##### DATA PROVIDED #####
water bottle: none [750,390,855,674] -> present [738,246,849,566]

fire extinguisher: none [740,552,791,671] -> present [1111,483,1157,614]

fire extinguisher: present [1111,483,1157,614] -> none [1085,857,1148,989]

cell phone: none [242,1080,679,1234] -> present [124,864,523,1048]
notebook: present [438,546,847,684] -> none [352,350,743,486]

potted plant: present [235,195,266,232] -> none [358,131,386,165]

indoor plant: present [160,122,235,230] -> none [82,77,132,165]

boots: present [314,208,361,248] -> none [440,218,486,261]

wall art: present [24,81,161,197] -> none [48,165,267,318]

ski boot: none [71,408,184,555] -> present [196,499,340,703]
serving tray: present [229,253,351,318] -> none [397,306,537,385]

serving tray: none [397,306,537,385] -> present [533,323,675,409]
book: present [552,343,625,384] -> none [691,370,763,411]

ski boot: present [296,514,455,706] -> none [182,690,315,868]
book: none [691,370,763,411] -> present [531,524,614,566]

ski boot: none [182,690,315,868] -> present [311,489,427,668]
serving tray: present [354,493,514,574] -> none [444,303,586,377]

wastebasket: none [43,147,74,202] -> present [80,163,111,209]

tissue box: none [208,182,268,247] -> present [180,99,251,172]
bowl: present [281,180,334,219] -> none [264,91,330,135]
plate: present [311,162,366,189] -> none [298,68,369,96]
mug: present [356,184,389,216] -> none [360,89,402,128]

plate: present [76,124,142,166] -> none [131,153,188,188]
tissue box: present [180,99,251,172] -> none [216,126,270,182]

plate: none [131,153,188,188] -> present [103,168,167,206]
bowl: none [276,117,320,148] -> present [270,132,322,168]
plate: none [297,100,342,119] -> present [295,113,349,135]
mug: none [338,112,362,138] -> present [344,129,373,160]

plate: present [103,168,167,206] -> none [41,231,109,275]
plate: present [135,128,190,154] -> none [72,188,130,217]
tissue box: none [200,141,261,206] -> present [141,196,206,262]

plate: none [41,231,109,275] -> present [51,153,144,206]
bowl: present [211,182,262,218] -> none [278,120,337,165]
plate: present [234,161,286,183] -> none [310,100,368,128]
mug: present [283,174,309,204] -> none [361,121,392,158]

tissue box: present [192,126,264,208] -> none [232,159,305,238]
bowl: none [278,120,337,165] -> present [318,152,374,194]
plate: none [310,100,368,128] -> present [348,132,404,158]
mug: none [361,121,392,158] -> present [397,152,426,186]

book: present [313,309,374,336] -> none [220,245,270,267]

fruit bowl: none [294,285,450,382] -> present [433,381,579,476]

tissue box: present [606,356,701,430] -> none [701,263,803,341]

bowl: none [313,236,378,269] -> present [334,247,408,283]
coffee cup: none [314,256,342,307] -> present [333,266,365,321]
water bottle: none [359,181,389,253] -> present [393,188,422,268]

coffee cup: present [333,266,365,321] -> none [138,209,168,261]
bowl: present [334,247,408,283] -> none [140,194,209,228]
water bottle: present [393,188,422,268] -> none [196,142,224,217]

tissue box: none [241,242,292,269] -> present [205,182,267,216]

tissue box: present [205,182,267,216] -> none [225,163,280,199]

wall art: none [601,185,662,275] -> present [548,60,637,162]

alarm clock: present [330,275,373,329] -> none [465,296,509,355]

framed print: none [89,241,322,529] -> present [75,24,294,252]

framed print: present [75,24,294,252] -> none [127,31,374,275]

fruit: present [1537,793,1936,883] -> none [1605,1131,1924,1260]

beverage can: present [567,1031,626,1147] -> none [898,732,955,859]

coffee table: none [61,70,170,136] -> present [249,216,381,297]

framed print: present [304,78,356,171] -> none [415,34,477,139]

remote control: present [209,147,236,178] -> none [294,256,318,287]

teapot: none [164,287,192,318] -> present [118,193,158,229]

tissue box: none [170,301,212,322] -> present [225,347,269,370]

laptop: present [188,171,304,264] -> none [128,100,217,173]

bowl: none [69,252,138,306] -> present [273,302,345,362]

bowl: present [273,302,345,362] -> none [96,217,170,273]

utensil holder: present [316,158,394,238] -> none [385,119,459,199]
#####
(WORK TO BE COMPLETED)
Output the lines above exactly, but only those between the line holding "potted plant: present" and the line holding "wall art: present", inclusive.

(RESPONSE TO THIS TASK)
potted plant: present [235,195,266,232] -> none [358,131,386,165]

indoor plant: present [160,122,235,230] -> none [82,77,132,165]

boots: present [314,208,361,248] -> none [440,218,486,261]

wall art: present [24,81,161,197] -> none [48,165,267,318]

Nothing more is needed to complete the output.